John De Peyster Douw was born in January 1756. He was the eighth of the nine children born to Volkert P. and Anna De Peyster Douw. His early years were spent in the heart of the Albany business district and then at the family farm across the Hudson. His father served as mayor of Albany during the 1760s. His maternal grandfather, namesake, and benefactor had been mayor a generation earlier.
He was sent to Yale from where he is said to have graduated in 1777.
Groomed to enter business under the experienced eye of his aged grandfather, John came of age himself at the onset of the Revolutionary War. Already serving as an ensign in the Rensselaerswyck company of the Albany County militia, he used his business experience in the commissary department of the Continental army. He took part in the Clinton-Sullivan expedition against the Indians in 1779.
In 1782, he was appointed Albany County Surrogate. In 1788, he was elected alderman for the first ward. After living as a boarder (perhaps in the second ward home of mayor John J. Beeckman), he established a permanent residence in the State Street townhouse he had inherited from his uncle's estate in 1787.

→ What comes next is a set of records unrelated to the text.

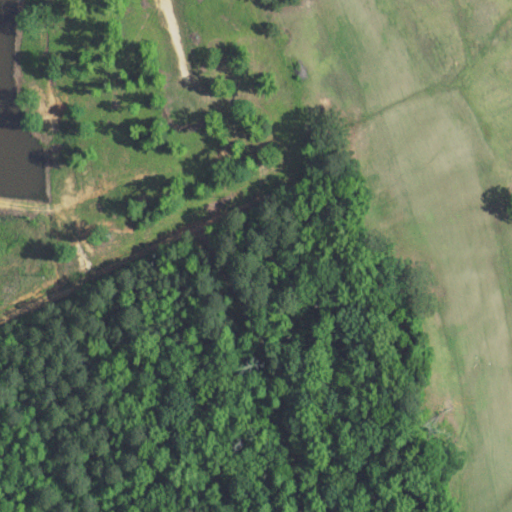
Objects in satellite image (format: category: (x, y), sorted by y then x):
road: (174, 49)
road: (164, 239)
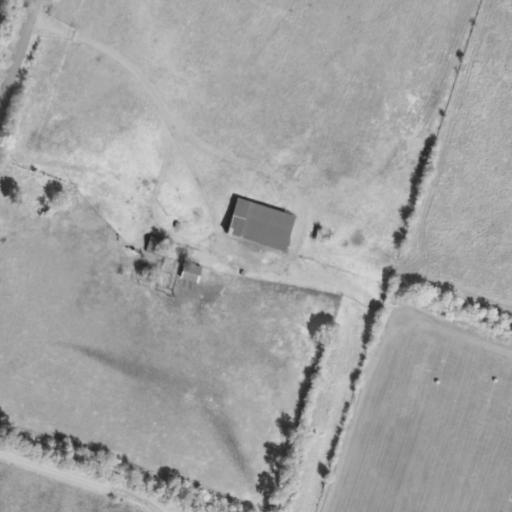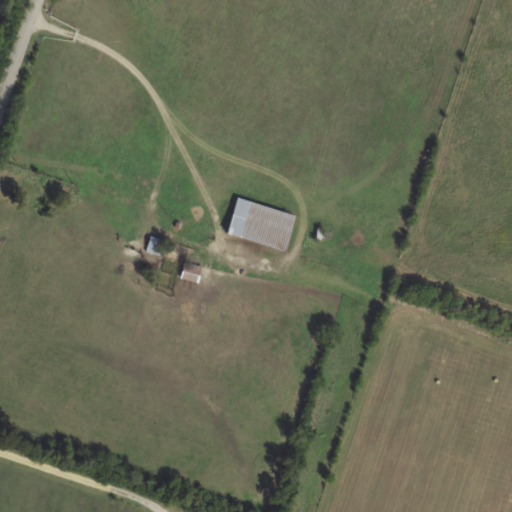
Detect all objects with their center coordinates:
road: (31, 2)
road: (21, 68)
building: (259, 225)
road: (220, 240)
building: (155, 247)
building: (191, 273)
road: (85, 478)
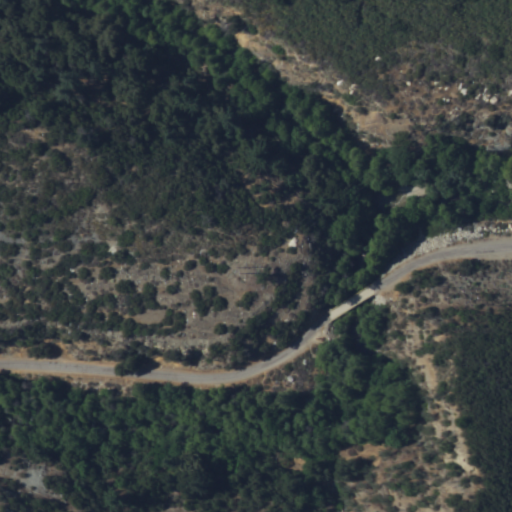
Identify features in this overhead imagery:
road: (280, 120)
road: (441, 251)
road: (354, 305)
road: (169, 371)
river: (361, 394)
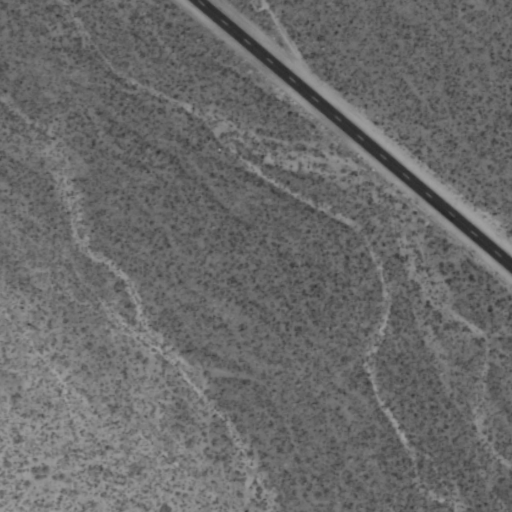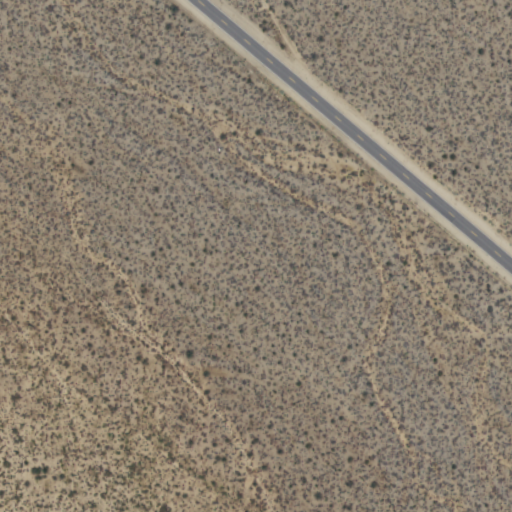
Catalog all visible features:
road: (352, 135)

John De Peyster Douw married three times. First, in 1787, to Deborah Beekman - daughter of another Albany mayor. After her death, he wed Margaret Livingston of Dutchess County in 1795. The two marriages produced four children before Margaret's death in 1802. In 1800, his household included seven member and four slaves. In 1811, he married a much younger Catherine Gansevoort - who bore four children. He was a member and officer of the Dutch church.
Trained as a lawyer, he was more defined as a merchant whose store was located on what became South Market Street. He served on a number of boards of directors and bought and sold a significant number of pieces of Albany real estate.
This "gentleman of the old school" died in August 1835 at the age of seventy-nine.